AMD Ryzen 2 Launching In April Should Have Much Faster Speeds Than First-Gen Chips
AMD is about to launch the second generation of Ryzen chips in April this year. Recent leaks also suggest that the Ryzen Gen 2, or at least one of its Ryzen 5 chips called Ryzen 5 2600, is more than 31 percent faster than the already impressive Ryzen 5 1600 in multi-threaded benchmarks.
The second generation of Ryzen chips is coming this April, with no official word yet from AMD on what date that falls on, exactly.
In a recent talk, the company claimed that the Ryzen 2000 series Pinnacle Ridge CPUs will bring better performance, even when running at the same clock speed as the first generation of Ryzen chips.

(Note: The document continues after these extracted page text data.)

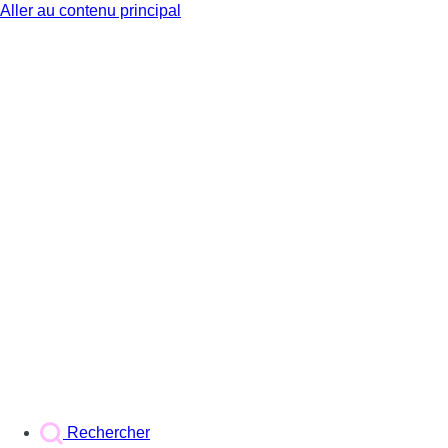
Aller au contenu principal
BX1
Rechercher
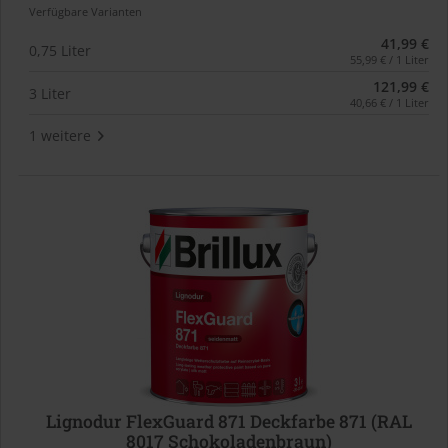
Verfügbare Varianten
41,99 €
0,75 Liter
55,99 € / 1 Liter
121,99 €
3 Liter
40,66 € / 1 Liter
1 weitere
Lignodur FlexGuard 871 Deckfarbe 871 (RAL
8017 Schokoladenbraun)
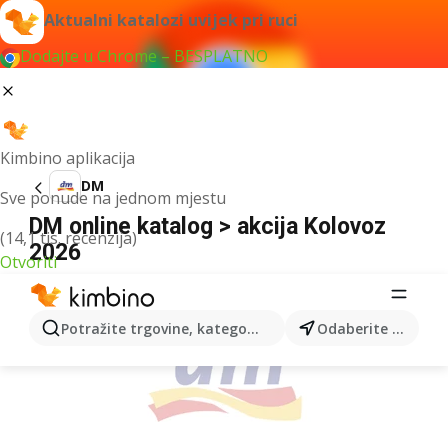
Aktualni katalozi uvijek pri ruci
Dodajte u Chrome – BESPLATNO
Kimbino aplikacija
DM
Sve ponude na jednom mjestu
DM online katalog > akcija Kolovoz
(14,1 tis. recenzija)
2026
Otvoriti
OGLAS
Potražite trgovine, kategorije, proizvode...
Odaberite grad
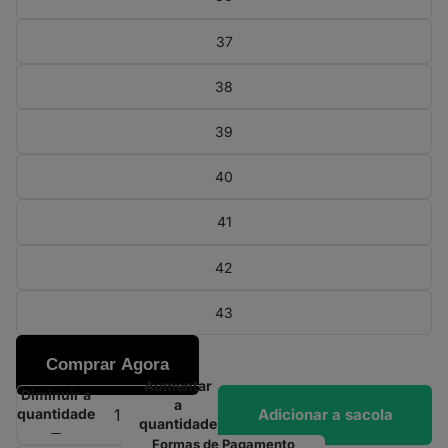
37
38
39
40
41
42
43
Comprar Agora
Aumentar
Diminuir a
a
Adicionar a sacola
quantidade
quantidade
Formas de Pagamento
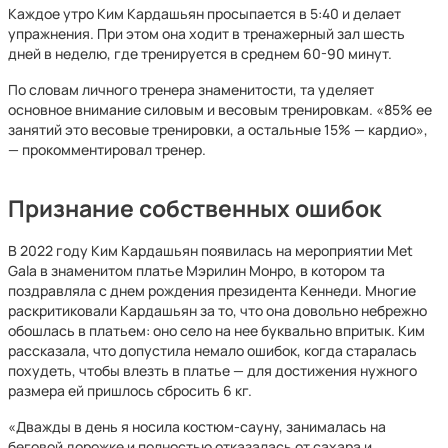
Каждое утро Ким Кардашьян просыпается в 5:40 и делает
упражнения. При этом она ходит в тренажерный зал шесть
дней в неделю, где тренируется в среднем 60-90 минут.
По словам личного тренера знаменитости, та уделяет
основное внимание силовым и весовым тренировкам. «85% ее
занятий это весовые тренировки, а остальные 15% — кардио»,
— прокомментировал тренер.
Признание собственных ошибок
В 2022 году Ким Кардашьян появилась на мероприятии Met
Gala в знаменитом платье Мэрилин Монро, в котором та
поздравляла с днем рождения президента Кеннеди. Многие
раскритиковали Кардашьян за то, что она довольно небрежно
обошлась в платьем: оно село на нее буквально впритык. Ким
рассказала, что допустила немало ошибок, когда старалась
похудеть, чтобы влезть в платье — для достижения нужного
размера ей пришлось сбросить 6 кг.
«Дважды в день я носила костюм-сауну, занималась на
беговой дорожке и полностью отказалась от сахара и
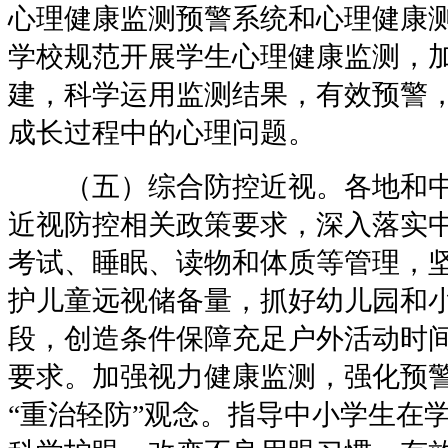
心理健康监测预警系统和心理健康
学校规范开展学生心理健康监测，
建，科学运用监测结果，有效预警
成长过程中的心理问题。
（五）综合防控近视。各地和中
近视防控相关政策要求，深入落实
考试、睡眠、读物和体质等管理，
护儿童远视储备量，抓好幼儿园和
段，创造条件保障充足户外活动时
要求。加强视力健康监测，强化预
“重治轻防”观念。指导中小学生在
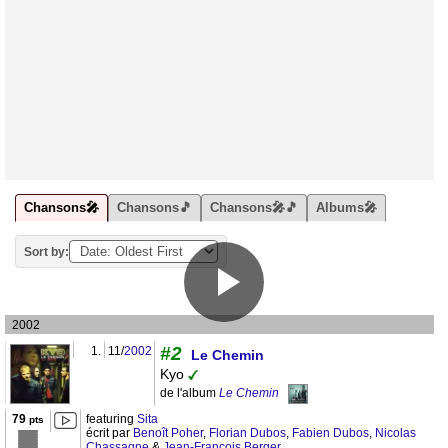
Chansons🎤
Chansons🎵
Chansons🎤🎵
Albums🎤
Sort by:
2002
#2
1.
11/
2002
Le Chemin
Kyo
de l'album
Le Chemin
79
featuring
Sita
pts
écrit par
Benoît Poher
,
Florian Dubos
,
Fabien Dubos
,
Nicolas
Chassagne
&
Jean-François Berger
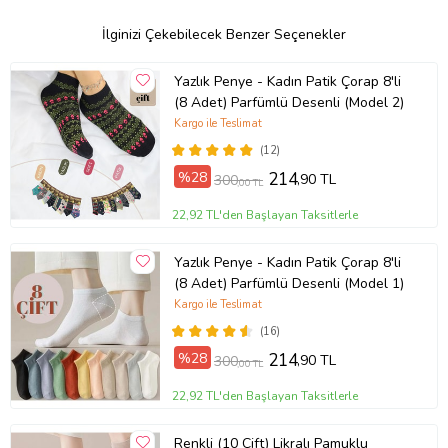
İlginizi Çekebilecek Benzer Seçenekler
Yazlık Penye - Kadın Patik Çorap 8'li
(8 Adet) Parfümlü Desenli (Model 2)
Kargo ile Teslimat
(12)
%28
214
,90 TL
300
,00 TL
22,92 TL'den Başlayan Taksitlerle
Yazlık Penye - Kadın Patik Çorap 8'li
(8 Adet) Parfümlü Desenli (Model 1)
Kargo ile Teslimat
(16)
%28
214
,90 TL
300
,00 TL
22,92 TL'den Başlayan Taksitlerle
Renkli (10 Çift) Likralı Pamuklu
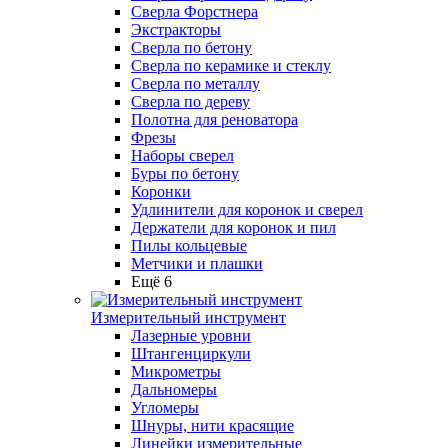
Сверла Форстнера
Экстракторы
Сверла по бетону
Сверла по керамике и стеклу
Сверла по металлу
Сверла по дереву
Полотна для реноватора
Фрезы
Наборы сверел
Буры по бетону
Коронки
Удлинители для коронок и сверел
Держатели для коронок и пил
Пилы кольцевые
Метчики и плашки
Ещё 6
Измерительный инструмент
Лазерные уровни
Штангенциркули
Микрометры
Дальномеры
Угломеры
Шнуры, нити красящие
Линейки измерительные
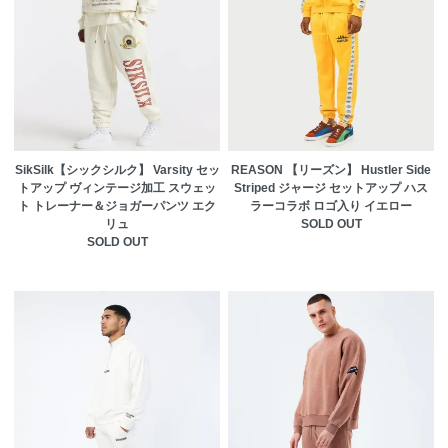
SikSilk【シックシルク】 Varsity セッ
REASON 【リーズン】 Hustler Side
トアップ ヴィンテージ加工 スウェッ
Striped ジャージ セットアップ ハス
ト トレーナー＆ジョガーパンツ エク
ラーコラボ ロゴ入り イエロー
リュ
SOLD OUT
SOLD OUT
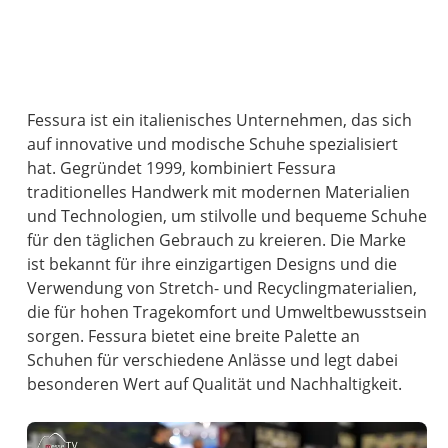
Fessura ist ein italienisches Unternehmen, das sich
auf innovative und modische Schuhe spezialisiert
hat. Gegründet 1999, kombiniert Fessura
traditionelles Handwerk mit modernen Materialien
und Technologien, um stilvolle und bequeme Schuhe
für den täglichen Gebrauch zu kreieren. Die Marke
ist bekannt für ihre einzigartigen Designs und die
Verwendung von Stretch- und Recyclingmaterialien,
die für hohen Tragekomfort und Umweltbewusstsein
sorgen. Fessura bietet eine breite Palette an
Schuhen für verschiedene Anlässe und legt dabei
besonderen Wert auf Qualität und Nachhaltigkeit.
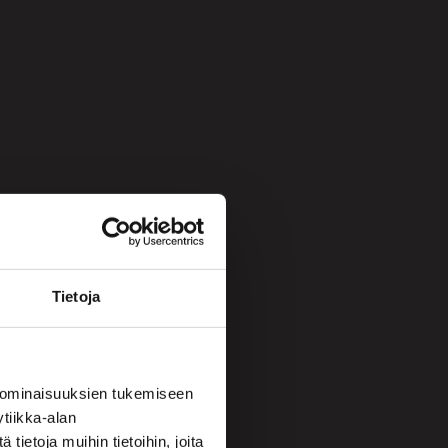
Tietoja
 ominaisuuksien tukemiseen
tiikka-alan
ietoja muihin tietoihin, joita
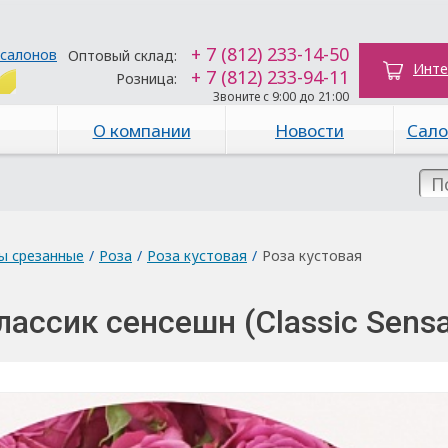
+ 7 (812) 233-14-50
 салонов
Оптовый склад:
Инте
+ 7 (812) 233-94-11
Розница:
Звоните с 9:00 до 21:00
О компании
Новости
Сало
ы срезанные
/
Роза
/
Роза кустовая
/
Роза кустовая
лассик сенсешн (Classic Sensa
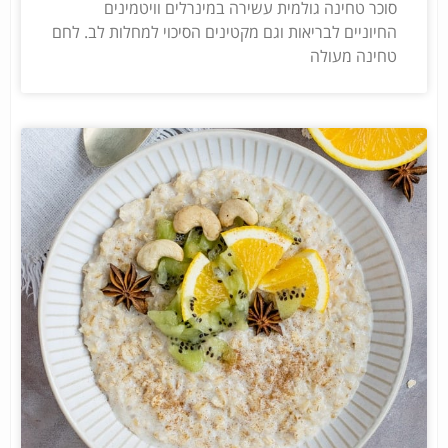
סוכר טחינה גולמית עשירה במינרלים וויטמינים
החיוניים לבריאות וגם מקטינים הסיכוי למחלות לב. לחם
טחינה מעולה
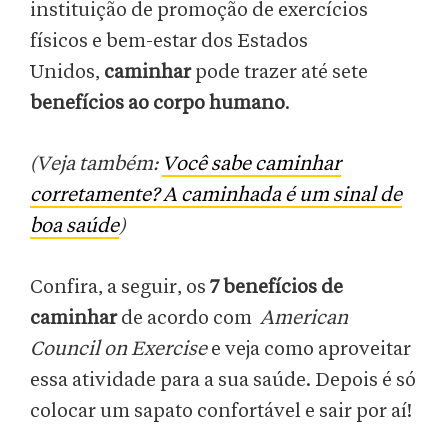
instituição de promoção de exercícios
físicos e bem-estar dos Estados
Unidos,
caminhar
pode trazer até sete
benefícios ao corpo humano
.
(Veja também:
Você sabe caminhar
corretamente? A caminhada é um sinal de
boa saúde
)
Confira, a seguir, os
7 benefícios de
caminhar
de acordo com
American
Council on Exercise
e veja como aproveitar
essa atividade para a sua saúde. Depois é só
colocar um sapato confortável e sair por aí!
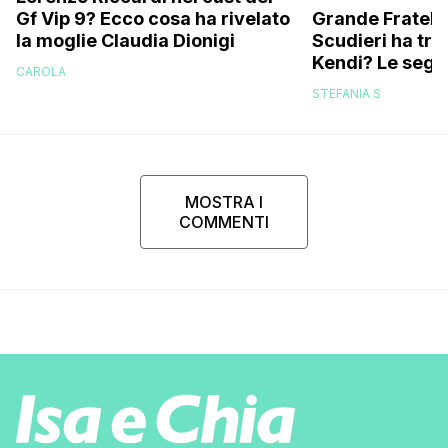
Grande Fratello
Gf Vip 9? Ecco cosa ha rivelato
Scudieri ha tra
la moglie Claudia Dionigi
Kendi? Le segna
CAROLA
replica dell’ex 
STEFANIA S
MOSTRA I
COMMENTI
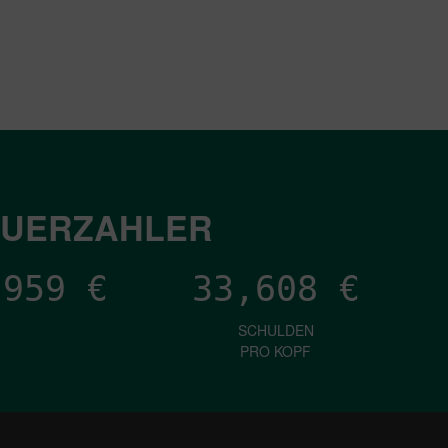
EUERZAHLER
,197
€
33,608
€
SCHULDEN
PRO KOPF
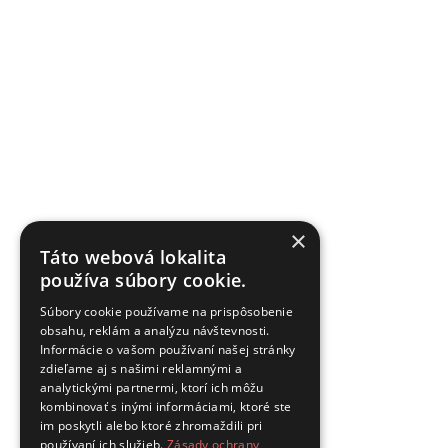
×
Táto webová lokalita
používa súbory cookie.
Súbory cookie používame na prispôsobenie
obsahu, reklám a analýzu návštevnosti.
Informácie o vašom používaní našej stránky
zdieľame aj s našimi reklamnými a
analytickými partnermi, ktorí ich môžu
kombinovať s inými informáciami, ktoré ste
im poskytli alebo ktoré zhromaždili pri
používaní ich služieb.
Zásady ochrany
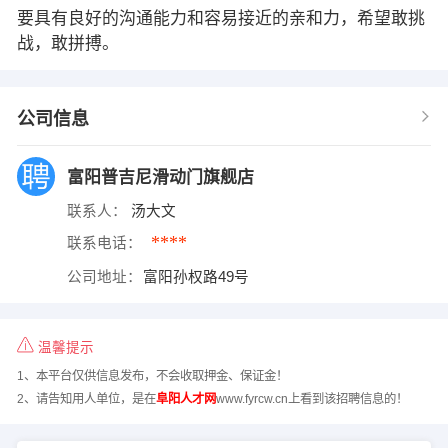
要具有良好的沟通能力和容易接近的亲和力，希望敢挑
战，敢拼搏。
公司信息
富阳普吉尼滑动门旗舰店
联系人：
汤大文
****
联系电话：
公司地址：
富阳孙权路49号
温馨提示
1、本平台仅供信息发布，不会收取押金、保证金！
2、请告知用人单位，是在
阜阳人才网
www.fyrcw.cn上看到该招聘信息的！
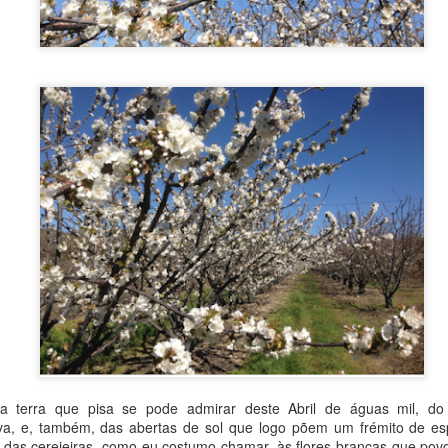
do
23rd September 2025
por
Fernando Paulouro Neves
:
As Sombras do Combatente
Eduardo Monteiro
Fundão
0
Adicione um comentário
terra que pisa se pode admirar deste Abril de águas mil, do f
uva, e, também, das abertas de sol que logo põem um frémito de e
 das cerejeiras, como eu costumo chamar, às flores brancas que po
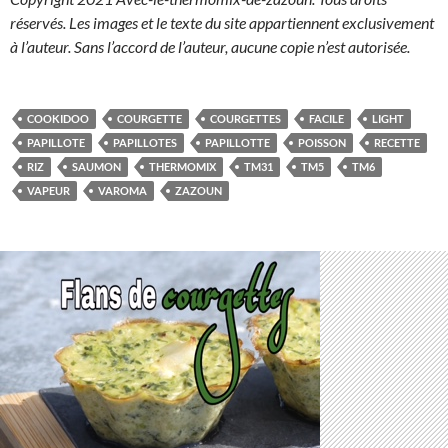
réservés. Les images et le texte du site appartiennent exclusivement
à l’auteur. Sans l’accord de l’auteur, aucune copie n’est autorisée.
COOKIDOO
COURGETTE
COURGETTES
FACILE
LIGHT
PAPILLOTE
PAPILLOTES
PAPILLOTTE
POISSON
RECETTE
RIZ
SAUMON
THERMOMIX
TM31
TM5
TM6
VAPEUR
VAROMA
ZAZOUN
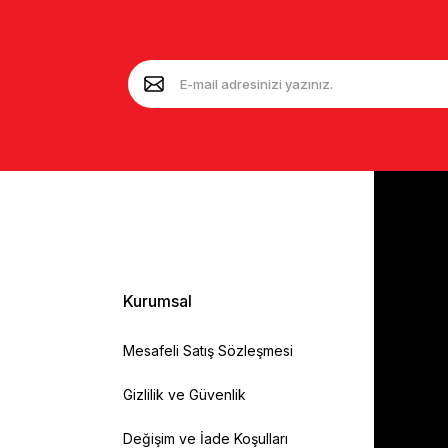
Kurumsal
Mesafeli Satış Sözleşmesi
Gizlilik ve Güvenlik
Değişim ve İade Koşulları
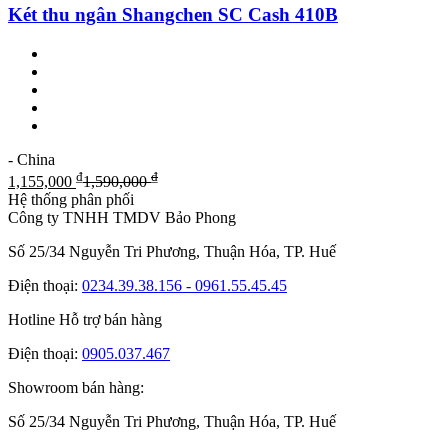
Két thu ngân Shangchen SC Cash 410B
- China
₫
₫
1,155,000
1,590,000
Hệ thống phân phối
Công ty TNHH TMDV Bảo Phong
Số 25/34 Nguyễn Tri Phương, Thuận Hóa, TP. Huế
Điện thoại:
0234.39.38.156 - 0961.55.45.45
Hotline Hỗ trợ bán hàng
Điện thoại:
0905.037.467
Showroom bán hàng:
Số 25/34 Nguyễn Tri Phương, Thuận Hóa, TP. Huế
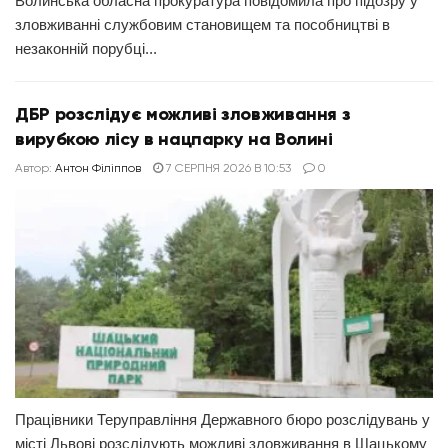
Волинська обласна прокуратура повідомила про підозру у
зловживанні службовим становищем та пособництві в
незаконній порубці...
ДБР розслідує можливі зловживання з
вирубкою лісу в нацпарку на Волині
Автор:
Антон Філіппов
7 СЕРПНЯ 2026 В 10:53
0
Працівники Теруправління Державного бюро розслідувань у
місті Львові розслідують можливі зловживання в Шацькому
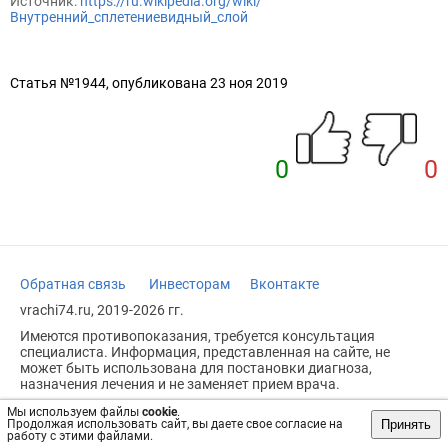
Источник:
https://ru.wikipedia.org/wiki/
Внутренний_сплетениевидный_слой
Статья №1944, опубликована 23 ноя 2019
0
0
Обратная связь
Инвесторам
Вконтакте
vrachi74.ru, 2019-2026 гг.
Имеются противопоказания, требуется консультация
специалиста. Информация, представленная на сайте, не
может быть использована для постановки диагноза,
назначения лечения и не заменяет прием врача.
Возрастное ограничение: 18+
Мы используем файлы
cookie
.
Принять
Продолжая использовать сайт, вы даете свое согласие на
работу с этими файлами.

AMD estimates having more than ten percent in estimated performance gains over the first generation.
If the leaked Geekbench benchmark results are to be believed, that's a huge step up from the previous generation, as Tweaktown noted. The Ryzen 5 2600 chip that showed up in the unconfirmed test is the designation for the Ryzen Gen 2 counterpart for the Ryzen 5 1600, which is already a CPU capable of running circles around the similarly priced Intel Core i5.
In single-threaded benchmarks according to the leaked Geekbench results, the new 12-nanometer-process-based Ryzen 5 2600 is about 14.5 percent faster than the Ryzen 5 1600, an already much better showing than the ten percent estimate from AMD.
In multi-threaded jobs, however, it gets even better. The Ryzen 5 2600 is supposedly a whopping 31.5 percent faster than what the previous generation was already capable of.
The Ryzen 5 1600x, when put head to head against a similarly priced, $250 chip like the Intel's Core i5-7600, with four cores and four threads, was already way ahead, as PC World previously pointed out.
The Ryzen 5 2600 looks likely to improve on that, to say the least.